If Giannis was going to marry again, he had three criteria. Firstly, and most importantly, his potential wife had to be independently rich. He would not make the same mistake as he’d made in his first marriage. Secondly, she must be of childbearing age, a criterion that was self-explanatory. Thirdly, and least importantly, she must be pleasant to look at. She didn’t have to be a model, or even be particularly beautif
ul, but if he was going to spend the rest of his life with one woman he would prefer it to be with someone he found attractive.
Slipping through a rear door into the hotel he’d bought less than two years ago, he made his way to the ballroom.

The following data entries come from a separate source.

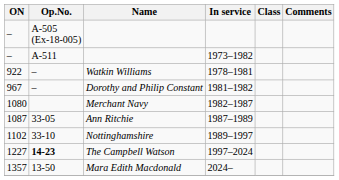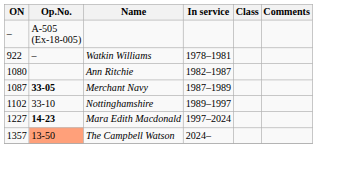- row: – | A-511 | 1973–1982
- row: 967 | – | Dorothy and Philip Constant | 1981–1982
1982–1987 | Name: Merchant Navy -> Ann Ritchie
1987–1989 | Op.No.: normal -> bold
1987–1989 | Name: Ann Ritchie -> Merchant Navy
1997–2024 | Name: The Campbell Watson -> Mara Edith Macdonald
2024– | Op.No.: no background -> lightsalmon background
2024– | Name: Mara Edith Macdonald -> The Campbell Watson
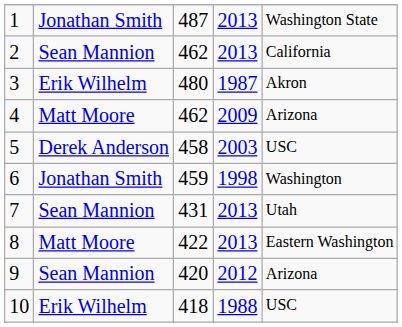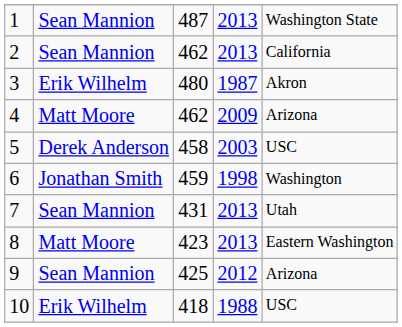1 | column 2: Jonathan Smith -> Sean Mannion
8 | column 3: 422 -> 423
9 | column 3: 420 -> 425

Giannis’s business interests were varied but mostly concentrated in shipping and property across the globe. This former palace he’d spent millions on renovating into a world-class hotel was his first venture into the tourism industry outside his Greek home. As a status symbol, there was none better.

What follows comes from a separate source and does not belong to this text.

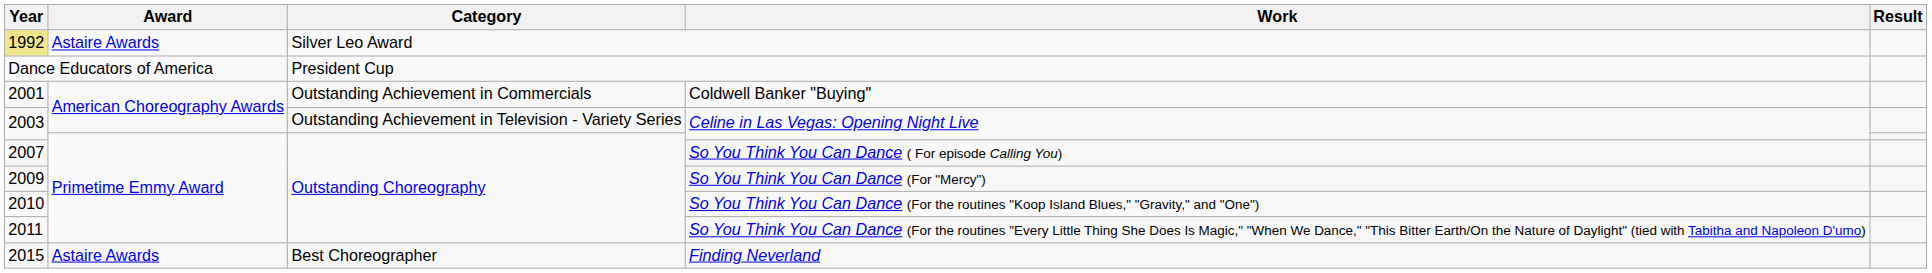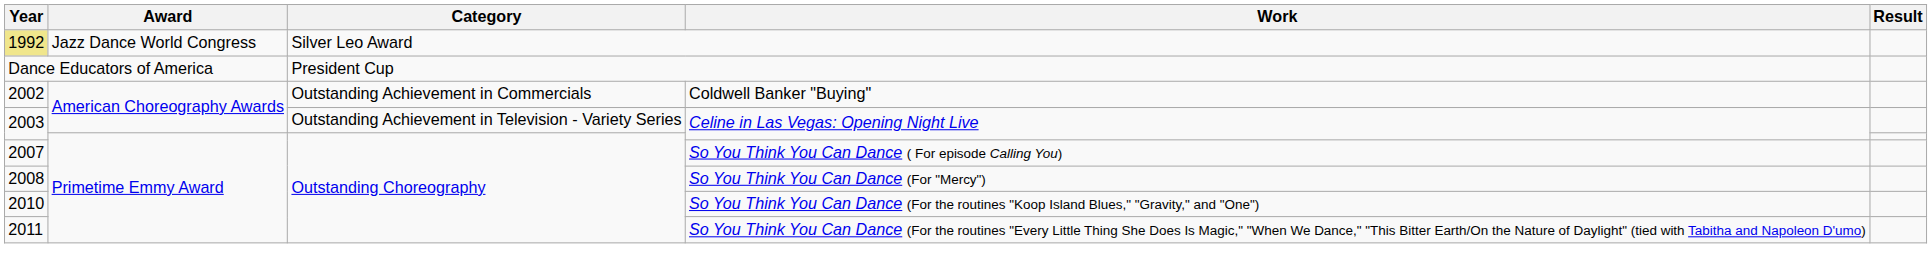Silver Leo Award | Award: Astaire Awards -> Jazz Dance World Congress
Coldwell Banker "Buying" | Year: 2001 -> 2002
So You Think You Can Dance (For "Mercy") | Year: 2009 -> 2008
- row: 2015 | Astaire Awards | Best Choreographer | Finding Neverland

About to open a side door into the ballroom, he spotted a female guest on the cantilevered stairs. Her fingers trailed the railing as she made her descent. Her other hand clutched the gold invitation all ball guests were required to show on their arrival.
There was something hesitant about her graceful walk that made him look twice.
He looked at her. Then looked again.
Although much of her face was hidden behind a white-gold eye-mask with a plume of dusky-pink feathers on the left cheek, there was something about her that set his pulses racing.
He couldn’t tear his eyes away.
Her beautiful dress, all delicate pale greens, dusky pinks, golds and jewels that sparkled when the light caught them, was strapless and form-fitting to the waist then puffed out to fall in layers to her hidden feet.
She looked like a princess.
She could be a princess.
He imagined the dazzling circle the skirt of the dress would make on the dance floor...
Leaving the door he’d been about to enter, he approached her as she reached the bottom of the stairs.
She was shorter than he’d thought and, up close, even more ravishing. Honey-blonde hair had been coiled into an elegant knot at the base of a graceful neck adorned with a gold choker necklace covered in jewels, and roses that matched her dress and the drop earrings hanging from the lobes of her pretty ears.
She was the most exquisite creature he had ever set eyes on.
‘You look lost,’ he said in English.
A pair of cornflower-blue eyes met his from behind the mask.
Full, heart-shaped lips curved into a hesitant smile.
‘Do you need directions to the room the guests are meeting in? Or are you waiting for someone?’ She wore a glimmering diamond on her right hand but there was no ring on her left.
She shook her head in obvious shyness.
‘You don’t need directions or you’re not waiting for someone?’ Or did she not understand him? It was a rare event to meet someone in his world who did not speak English.
When she finally spoke, her cut-glass English accent contained a huskiness to it. ‘I’m not waiting for anyone.’
Better and better.
He held an arm out to her. ‘Then allow me to escort you, Miss...’
‘Tabitha.’ Colour stained what he could see of her cheeks. ‘My name is Tabitha.’
‘A pleasure to meet you, Tabitha. I’m Giannis Basinas and it would be my pleasure if you would allow me to escort you to the ball.’
Tabitha could have screamed at her stupidity.